Excerpt:
SINGAPORE - The National Trades Union Congress and the United Workers of Electronics and Electrical Industries will support Panasonic workers who have been retrenched and help them find new jobs, said Prime Minister Lee Hsien Loong on Friday (Sept 24).
The Japanese company on Thursday laid off 700 workers, or about one-third of its total workforce in Singapore, as it has decided to shut down its refrigeration compressor manufacturing operations here.
In a Facebook post, Mr Lee said that he was saddened to hear of Panasonic closing its factory, which has been here since 1972.
He added that in half a century, it has produced and shipped more than a quarter billion refrigerator compressors all over the world.
PM Lee had joined the firm in celebrating the production of their 100 millionth compressor globally in 1989, of which one-third came from the Singapore factory - then the second-largest refrigeration compressor plant in the world.
“We are deeply grateful that Panasonic believed in Singapore and journeyed with us for the better part of our history.”
He noted that although this factory is closing, Panasonic’s refrigeration compressor global headquarters and research and development functions will remain in Singapore.
“Singapore, and in particular the Economic Development Board, highly value investors like Panasonic and will continue to partner them to create jobs and opportunities for Singaporeans,” he said.
Manpower Minister Tan See Leng also said on Friday that the retrenchment task force and various other government agencies are at the forefront of working with the retrenched Panasonic workers.

Listed entries:
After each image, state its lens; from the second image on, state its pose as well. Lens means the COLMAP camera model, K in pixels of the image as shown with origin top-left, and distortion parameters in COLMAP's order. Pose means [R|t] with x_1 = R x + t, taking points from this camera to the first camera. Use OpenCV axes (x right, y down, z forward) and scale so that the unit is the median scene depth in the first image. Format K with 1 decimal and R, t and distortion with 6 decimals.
...
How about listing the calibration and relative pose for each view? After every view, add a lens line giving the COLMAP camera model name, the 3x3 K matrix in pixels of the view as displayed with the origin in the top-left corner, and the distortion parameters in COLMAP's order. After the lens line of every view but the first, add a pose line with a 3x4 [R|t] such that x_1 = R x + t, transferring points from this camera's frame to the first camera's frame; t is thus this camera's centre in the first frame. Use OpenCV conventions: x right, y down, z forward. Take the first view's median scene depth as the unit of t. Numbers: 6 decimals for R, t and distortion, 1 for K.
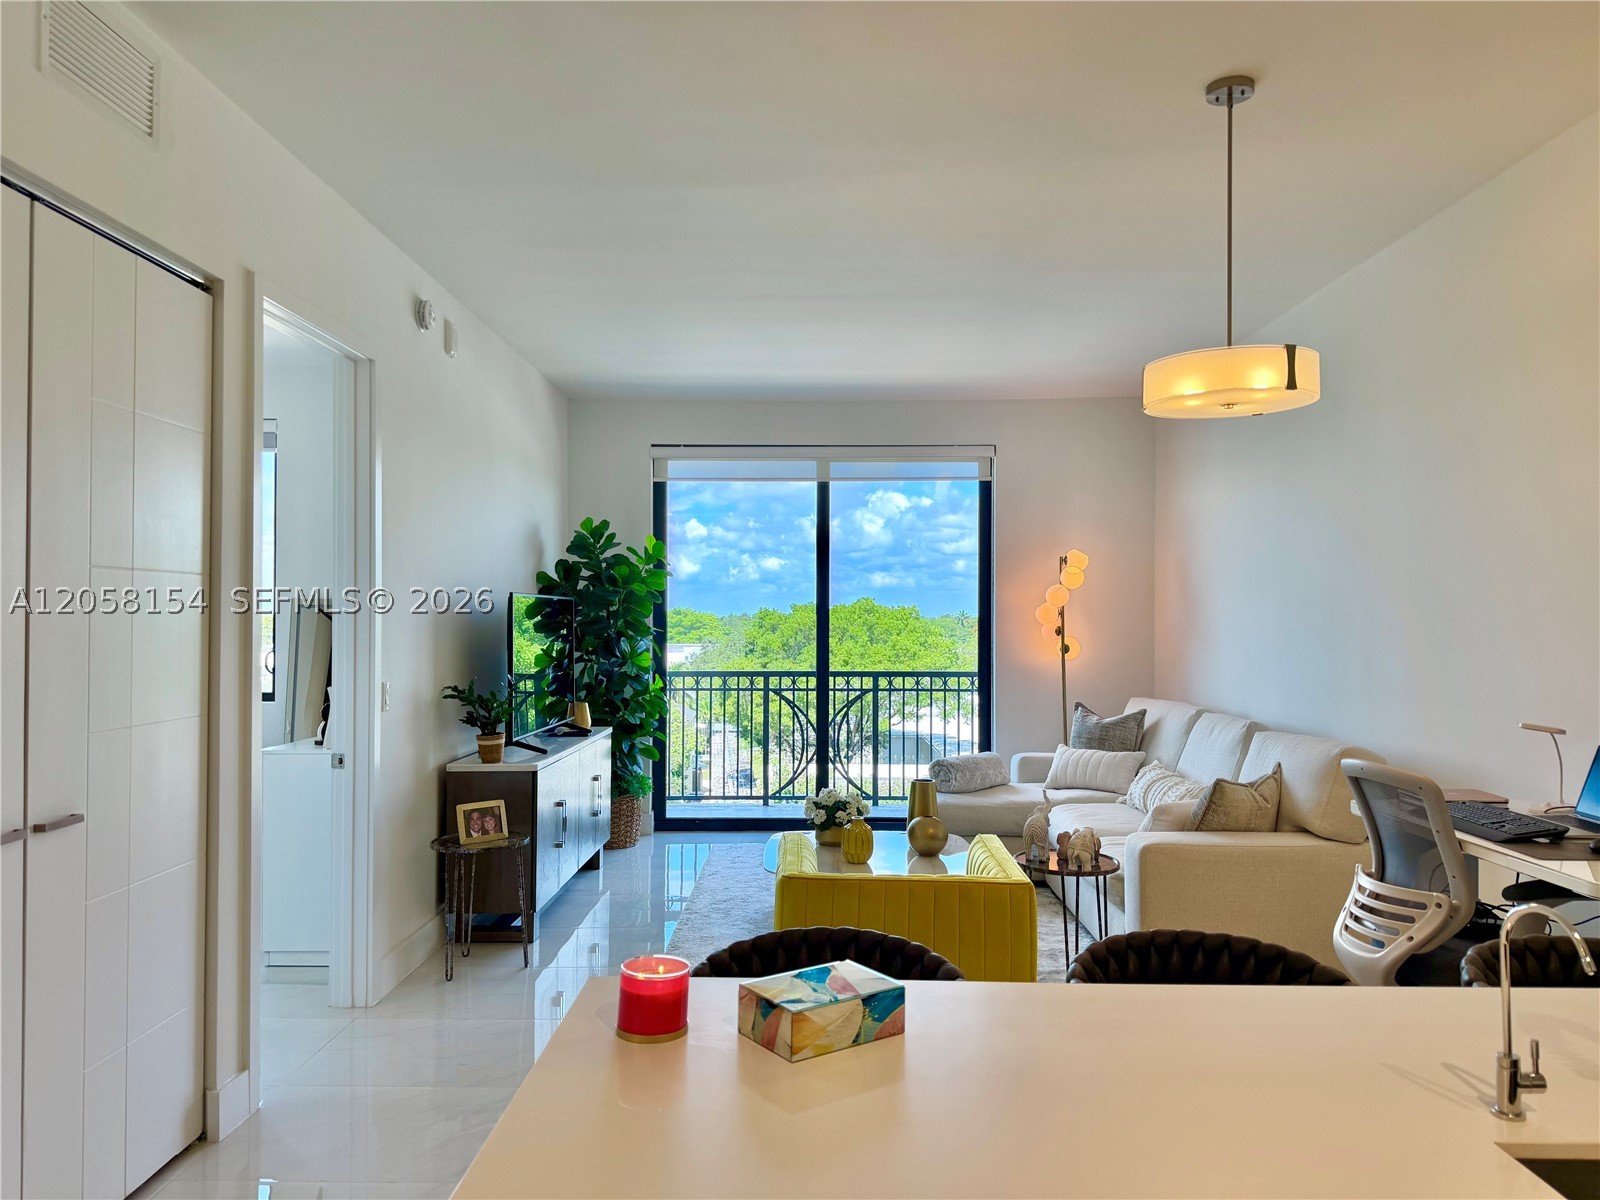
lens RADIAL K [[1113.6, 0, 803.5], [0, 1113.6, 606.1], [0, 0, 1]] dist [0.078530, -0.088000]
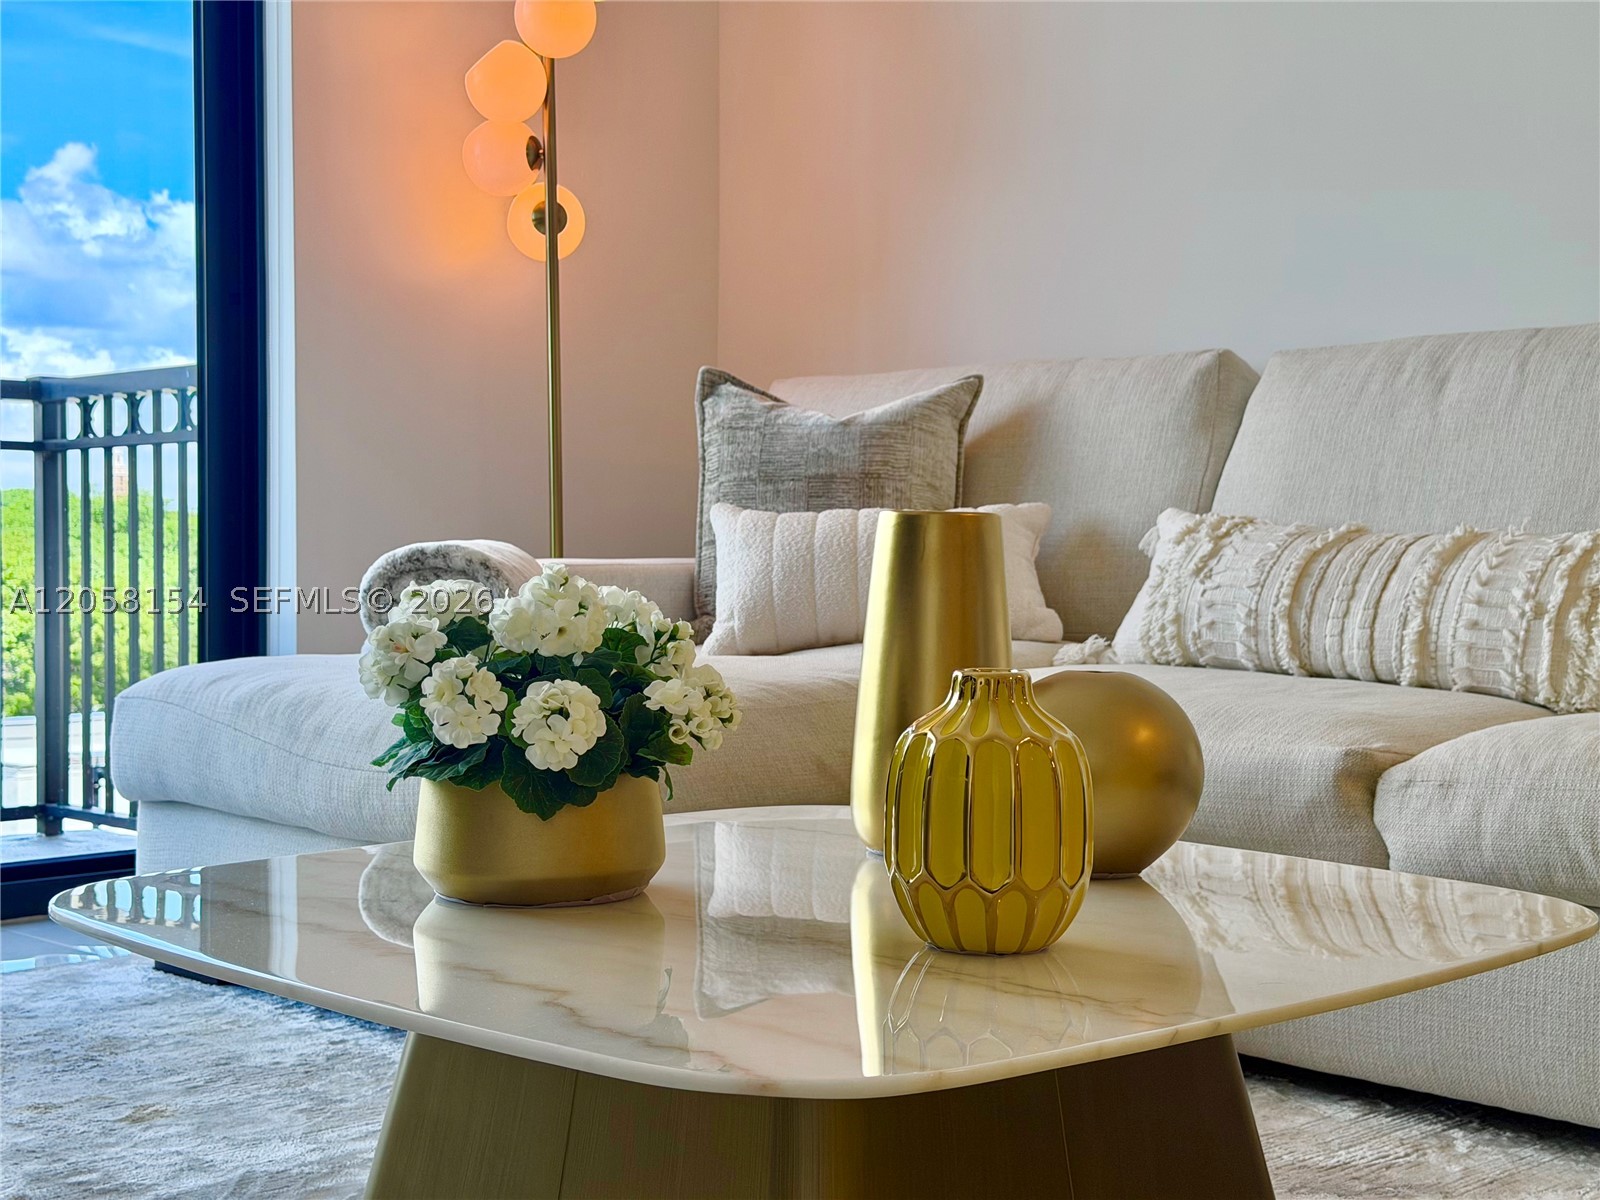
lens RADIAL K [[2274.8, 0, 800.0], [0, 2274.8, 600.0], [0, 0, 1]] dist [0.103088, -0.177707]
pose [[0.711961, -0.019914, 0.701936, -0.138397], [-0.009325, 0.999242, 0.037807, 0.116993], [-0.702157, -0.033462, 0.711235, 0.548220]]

What you will do:
1 - Translate into Spanish this sentence from the Panasonic layoffs article: "In a Facebook post, Mr Lee said that he was saddened to hear of Panasonic closing its factory, which has been here since 1972."
2 - List every organization that the Panasonic layoffs article names by its proper name.

Answers for each item:
1 - En una publicación de Facebook, el Sr. Lee dijo que le entristeció enterarse de que Panasonic cerraba su fábrica, que ha estado aquí desde 1972.

2 -
- National Trades Union Congress
- United Workers of Electronics and Electrical Industries
- Panasonic
- Facebook
- Economic Development Board